We left Kampala very early in the morning last Monday before the sun came up. The night before our host Betty threw a party in our honor at her house. That's another blog post all together. There was matooke, dancing, strange games and lots of Nile Special. In short: it was super rad.
We all left kind of sad to say goodbye to our friends, and a place that had grown very familiar to us. We were all pretty comfortable on the back of an erratic motorbike. We knew how to do the ubiquitious Ugandan handshake (I'll show you when I get back) and how to sit on the ground properly (on your knees).
We arrived to Cape Town after a short, hectic stop over in J'burg airport (suffice to say they better get their shit together before they're hit with the World Cup clusterfuck that's headed at them next year).

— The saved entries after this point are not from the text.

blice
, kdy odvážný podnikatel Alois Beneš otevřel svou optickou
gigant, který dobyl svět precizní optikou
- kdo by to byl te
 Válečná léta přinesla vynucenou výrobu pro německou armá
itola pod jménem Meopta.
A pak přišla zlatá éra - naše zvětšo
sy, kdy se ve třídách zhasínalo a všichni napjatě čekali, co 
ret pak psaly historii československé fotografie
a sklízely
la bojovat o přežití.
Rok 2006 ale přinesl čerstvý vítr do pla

After our first week here draws to a close, my first impressions have turned out to be pretty accurate:
Wow. Is it ever different here.
I'm not exactly sure what I was expecting... cooler weather... better food... wider offerings at the movie theater... But it goes so far beyond that, I find myself forgetting I'm in Africa at all.
An example of things that are different here: meters in cabs, salads you can eat without thinking twice, potable water, pedicures, sodas in plastic bottles and metal cans, vineyards, museums, fantastic thai food, hipsters, a wide variety of people who come in all different colors, dentyne ice: arctic chill, lack of need for mosquito nets, pharmacies in which a prescription is required, lack of haggling for every single thing you might want to purchase, large number of fellow travellers, autumnul colors and weather, a large middle class... you get the idea. It goes on. And on and on and on.
It's hard to describe how shocking and overwhelming it was the first few days here. Especially for Lisa and I, who have spent the past three months gradually getting used to avoiding uncooked vegetables and arguing over every monetary transaction. I think it's the sudden familiarity with how things work and what things are that's so surreal.
What's even more shocking to think about is how a country like Zimbabwe could share a border with a country like this. Granted, there are very evil things bubbling under the surface here that I have only the most casual knowledge of, and I'll probably leave here without ever coming into contact with the way life is for the cogs in the wheels that live in slums and keep to themselves.
But the sheer functionality of South Africa is truly astounding. The stability of it. Wow.